Work to complete:
a) From the PackMan release news, reproduce word for word the passage starting at "- The documentation" and ending at "you have that.".
b) According to the PackMan release news, who conceived the RISC OS Packaging Project?
c) Go on with the news piece about the PackMan release, picking up after its final sentence.

Text shown:
=== Begin Enclosure ===

A beta PackMan than before!
Alan Buckley has released a new beta version of his package manager, PackMan. The software is designed to work with packages distributed using the RISC OS Packaging Project, and is an alternative to the project’s own software, RiscPkg.
New in version 0.8.4 of PackMan are the following features:
- A configurable reminder message to prompt the user “to update the lists” has been added.
- The position of the main window can now be saved (so that it subsequently opens in the same place).
- The Main Window filter is now split into ‘status’ and ‘section’.
- The documentation has been fixed – it was not correctly referring to the components added in the last release.
In addition to these, there have also been an assortment of minor bug fixes and UI improvements.
The software can be downloaded from Alan’s website for first time users, but if you already have PackMan installed, you can use it to upgrade to the latest version – as can RiscPkg, if you have that.
The RISC OS Packaging Project was conceived by Graham Shaw over ten years ago, and aims to make it easy for users to find and install new software; the software is packaged in a consistent way, predefined way, and added to a repository recognised by the package manager software – so if the user is running the package manager, it can show them a list of available packages, from which they can choose items to be downloaded and automatically installed.

=== End Enclosure ===

(Camera pose estimation data)
=== Begin Enclosure ===

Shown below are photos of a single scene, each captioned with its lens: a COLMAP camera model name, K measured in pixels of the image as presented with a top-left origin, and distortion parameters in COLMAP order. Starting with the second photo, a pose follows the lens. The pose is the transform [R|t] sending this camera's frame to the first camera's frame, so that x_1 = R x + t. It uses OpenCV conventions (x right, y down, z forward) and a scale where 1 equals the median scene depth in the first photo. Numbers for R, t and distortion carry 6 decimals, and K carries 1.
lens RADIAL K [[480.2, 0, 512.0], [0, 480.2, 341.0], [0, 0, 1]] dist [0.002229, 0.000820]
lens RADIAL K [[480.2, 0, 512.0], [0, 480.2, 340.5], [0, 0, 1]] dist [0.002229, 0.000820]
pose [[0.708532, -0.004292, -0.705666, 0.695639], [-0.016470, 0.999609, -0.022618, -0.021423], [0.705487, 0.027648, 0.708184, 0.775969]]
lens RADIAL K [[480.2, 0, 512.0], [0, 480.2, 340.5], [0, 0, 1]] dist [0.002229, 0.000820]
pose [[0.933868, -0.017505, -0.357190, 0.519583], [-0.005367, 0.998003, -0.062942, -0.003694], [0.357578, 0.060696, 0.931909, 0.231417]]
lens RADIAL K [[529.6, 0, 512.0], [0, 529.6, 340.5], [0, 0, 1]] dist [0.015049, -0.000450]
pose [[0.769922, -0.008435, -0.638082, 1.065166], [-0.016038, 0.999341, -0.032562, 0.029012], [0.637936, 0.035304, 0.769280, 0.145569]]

=== End Enclosure ===

Results of the tasks:
a)
- The documentation has been fixed – it was not correctly referring to the components added in the last release.
In addition to these, there have also been an assortment of minor bug fixes and UI improvements.
The software can be downloaded from Alan’s website for first time users, but if you already have PackMan installed, you can use it to upgrade to the latest version – as can RiscPkg, if you have that.

b) Graham Shaw

c)
Graham’s inspiration came from other platforms – most notably GNU/Linux systems, on which package management was already a well established system – although RiscPkg wasn’t a direct port of something from the Linux world, which really wouldn’t have worked at all well for RISC OS. However, over the years RiscPkg (and idea of the packaging project itself) has received much criticism, sometimes being accused of trying to shoehorn Linux paradigms into RISC OS. With PackMan, Alan is trying to develop something to use the RISC OS Packaging Project format and repositories, but which is more user friendly and suited to the RISC OS way of doing things.